Aus dem gleichen Grund ist es für den Kunden auch in der Umsetzung wesentlich schwerer, den konkreten Fortschritt des Projekts zu bewerten. Der Kunde hat das Tiefen-Know-How normalerweise nicht im Haus, einer der Hauptgründe warum er sich an einen externen Partner wendet. Damit steht jedoch das Kunden-Monitoring auf einigermaßen tönernen Füßen. Zu diesem Zweck schafft man natürlich auch in der IT entsprechende Meilensteine, bei denen der Kunde Teilabnahmen vornimmt und punktuell und gezielt den Systemzustand prüft. Das ist aber nur bedingt vergleichbar mit einer Begehung bei einem Lieferanten für ein „klassisches Projekt“. Kurz gesagt: ist die Brücke zu 70% fertig, sehe ich das. Beim ERP-System ist das nicht so leicht.

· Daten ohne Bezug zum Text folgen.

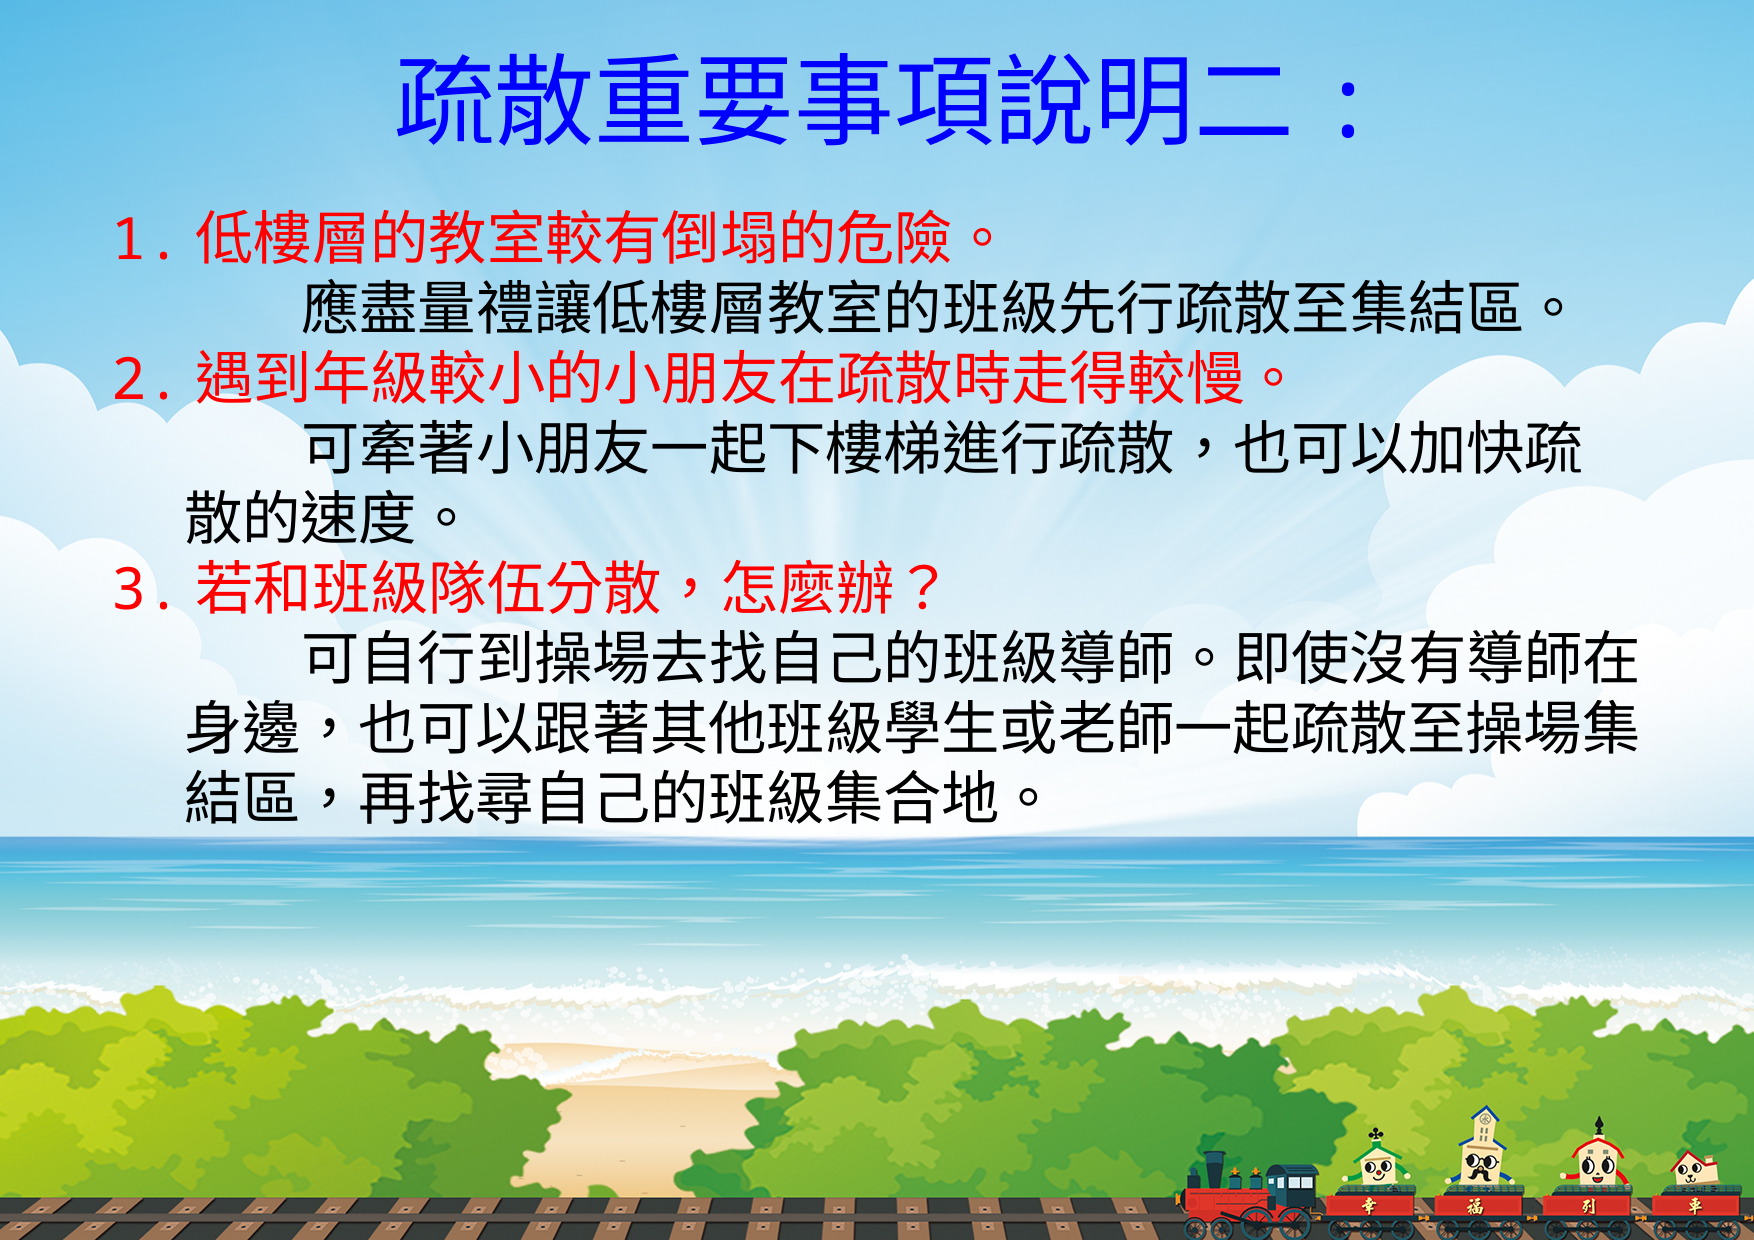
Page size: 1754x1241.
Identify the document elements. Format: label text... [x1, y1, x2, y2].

text_box 疏散重要事項說明二: [379, 30, 1352, 167]
picture [0, 0, 1754, 1240]
text_box 1.低樓層的教室較有倒塌的危險。 應盡量禮讓低樓層教室的班級先行疏散至集結區。 2.遇到年級較小的小朋友在疏散時走得較慢。 可牽著小朋友一起下樓梯進行疏散，也可以加快疏 散的速度。 3.若和班級隊伍分散，怎麼辦？ 可自行到操場去找自己的班級導師。即使沒有導師在 身邊，也可以跟著其他班級學生或老師一起疏散至操場集 結區，再找尋自己的班級集合地。 [97, 194, 1686, 904]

Wie im IT Service Management kommt es also auch für IT-Projekte vor allem darauf an, auf Seiten des Kunden Beurteilungskompetenz sicherzustellen, die gemeinsam mit dem externen Lieferanten geeignete Mess- und Beurteilungsverfahren entwickelt, um den Fortschritt gemeinsam zu tracken. Werden Abweichungen festgestellt, muss die Projektorganisation willens und in der Lage sein, darauf zu reagieren.

Schmetterlinge

Zudem hat das ERP-Projekt (im Vergleich zu weniger ambitionierten IT Projekten) einen unerhörten Grad an Integration zwischen Prozessen, Anwendungsbereichen und damit Fachabteilungen. Diese Komplexität muss in jeder Phase des Projekts, von der Initiierung, über Planung, Umsetzung, Test und Abnahme vollständig im Griff der Projektorganisation sein. Verliere ich zu den Phasenwechseln (insbesondere zwischen Design und Umsetzung) den Gesamtüberblick, kann es mir passieren dass ein unbedachter Schalter im PP (SAP Production Planning) mir mein schönes PS (SAP Project System) Prozessdesign zerschießt.

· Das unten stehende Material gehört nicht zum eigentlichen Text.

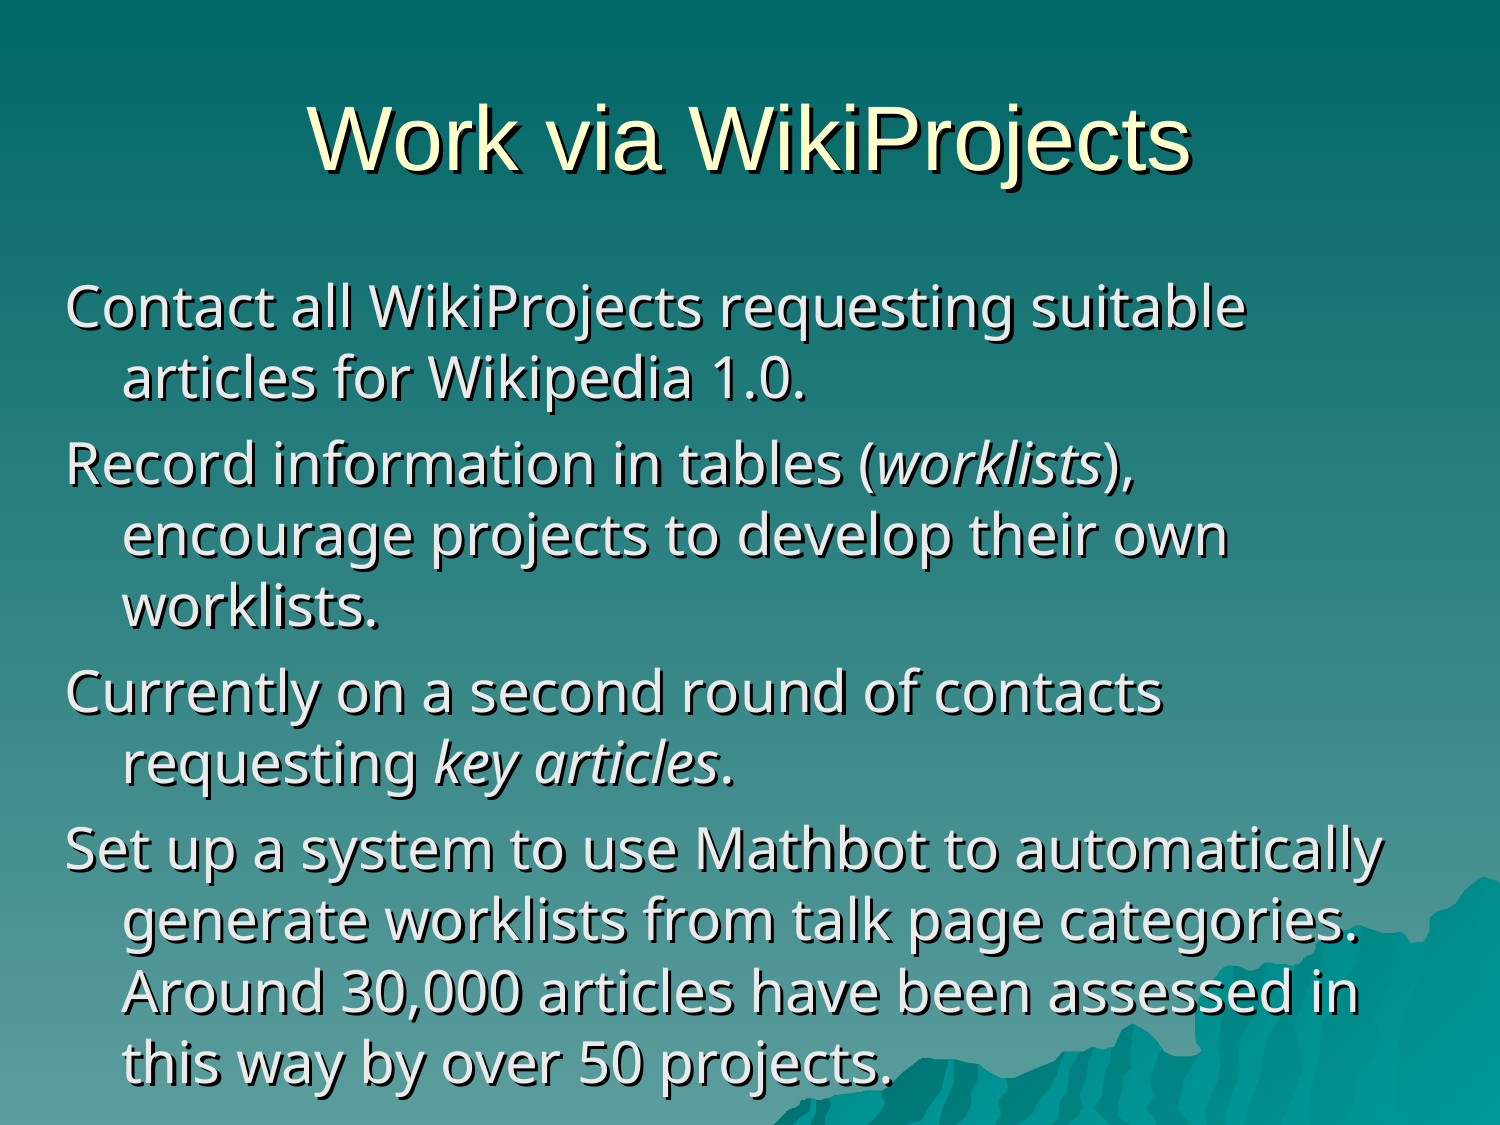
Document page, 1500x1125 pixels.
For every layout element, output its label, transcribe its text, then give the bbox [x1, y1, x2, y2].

Folgend der Chaos-Theorie strebt bei der Arbeit mehrerer Kollegen am gleichen System in integrierten Prozessen die Gesamtlösung einem immer höheren Maß an Unordnung zu. Jedes Design-Paradigma und jede Einstellung muss jedoch mit den anderen abgestimmt sein, und dazu bedarf es einer Extra-Portion Projekt-Governance in puncto Kommunikation und Dokumentation. Um diese Aufgabe zu meistern, empfiehlt sich neben dem Projektleiter je nach Größenordnung ein oder mehrere Softwarearchitekten, die über die einzelnen Prozessbereiche und deren Workstreams wachen und die Integration dieser sicherstellen.

Frankenstein

“Nothing is so painful to the human mind as a great and sudden change.” (Mary Shelley, Frankenstein)

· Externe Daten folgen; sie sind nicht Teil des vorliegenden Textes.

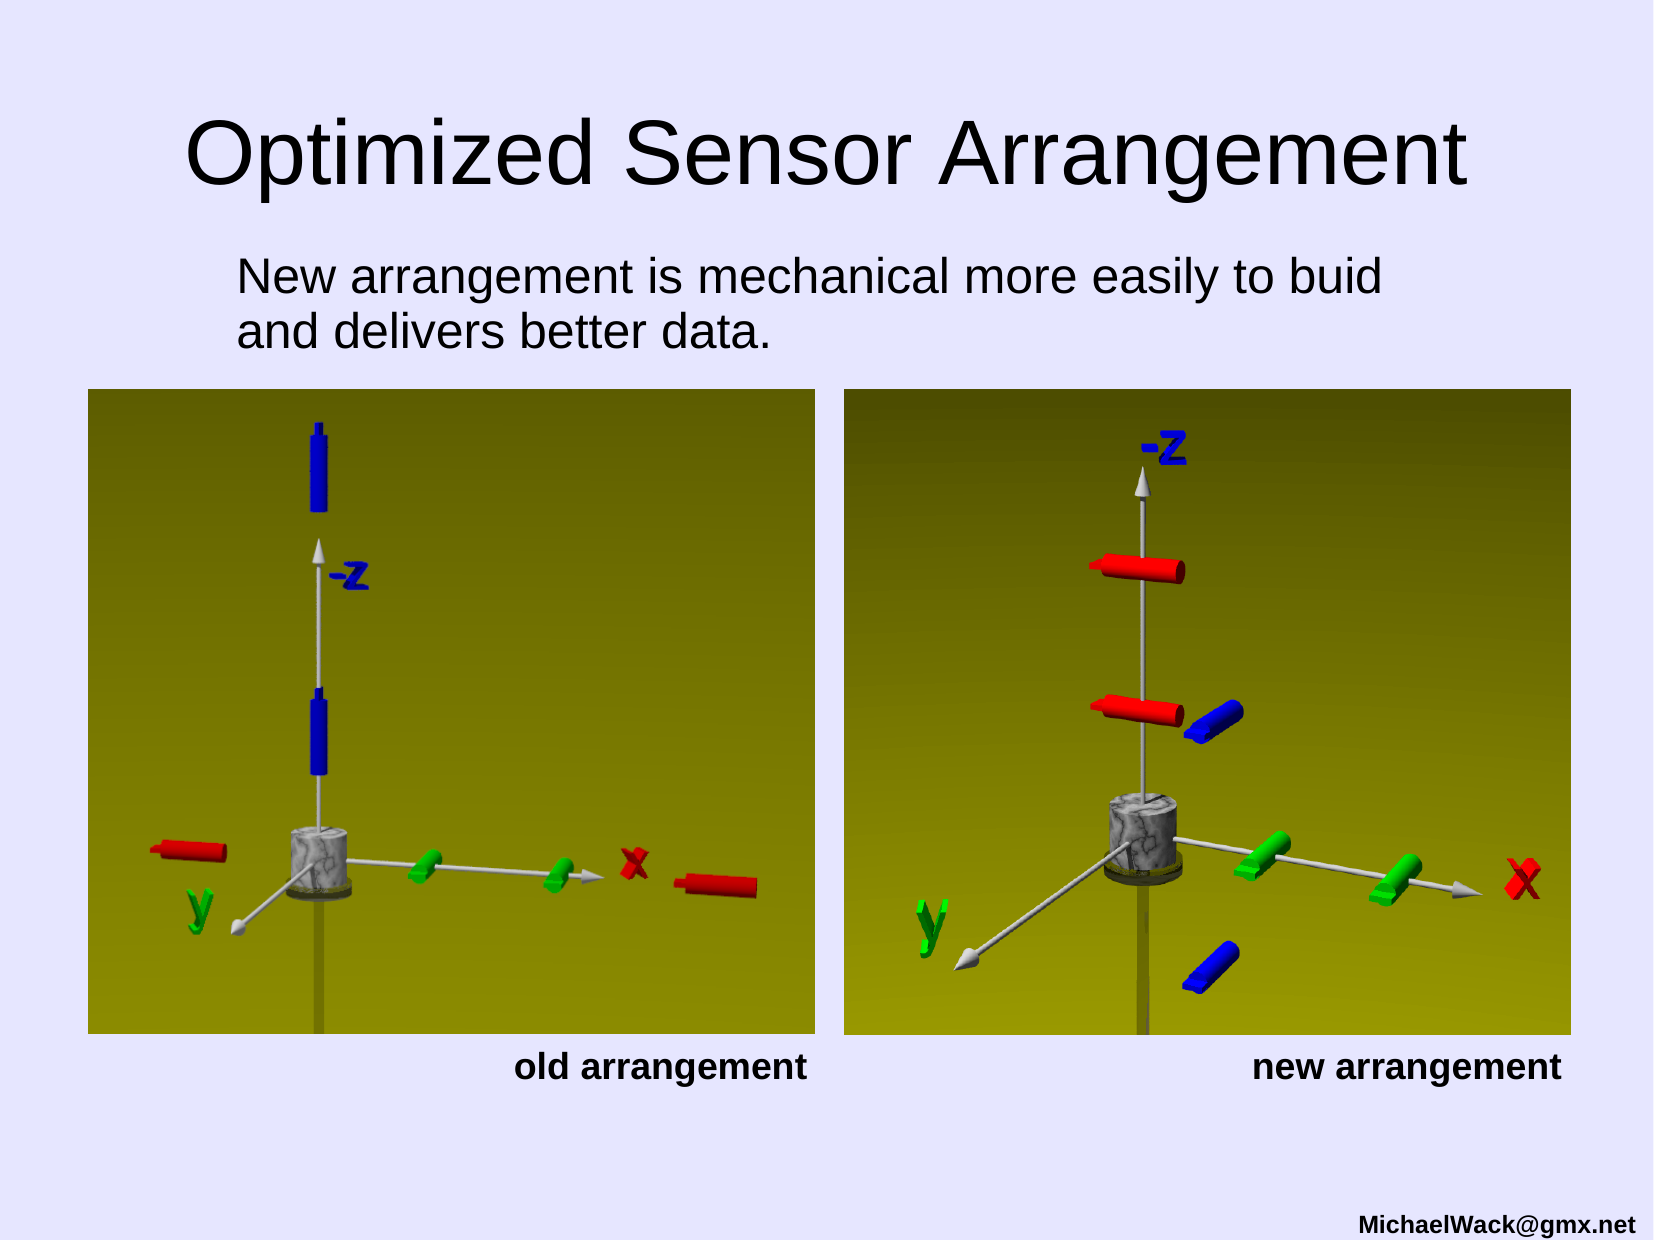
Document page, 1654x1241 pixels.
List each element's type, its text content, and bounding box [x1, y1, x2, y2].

picture [844, 389, 1571, 1035]
text_box new arrangement [1251, 1045, 1577, 1089]
title Optimized Sensor Arrangement [82, 49, 1571, 257]
picture [88, 389, 815, 1035]
text_box New arrangement is mechanical more easily to buid and delivers better data. [236, 248, 1418, 367]
text_box old arrangement [513, 1045, 839, 1089]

Und noch ein Problemkomplex trifft auf IT-Projekte in besonderem Maße zu – IT-Systeme an sich sind grundsätzlich äußerst flexibel. Auch SAP erlaubt mir, im Code meinem kundenindividuellen Willen freien Lauf zu lassen. Natürlich sträubt sich auch jede Organisation dagegen, ihre branchenspezifischen und höchst anforderungsgerechten Prozesse an einen beliebigen Produktstandard anzugleichen.

Allerdings verliert man hier schnell etwas aus den Augen: der Produktstandard ist nicht willkürlich gewählt, SAP-Software war und ist schon immer eine Lösung die beim und mit dem Kunden entwickelt wurde. Eine Standardlösung mit Branchenausprägungen, deren Stärke eben darin besteht nicht für jeden Kunden individuell zugeschnitten werden zu müssen. Was genau unterscheidet meine Schweinwerferproduktion von anderen Serienfertigern im Automotive-Umfeld? Ich kann mich demnach zwar in Customizing, Strukturen und Stammdaten austoben – den Code anfassen, das sollte ich jedoch nicht.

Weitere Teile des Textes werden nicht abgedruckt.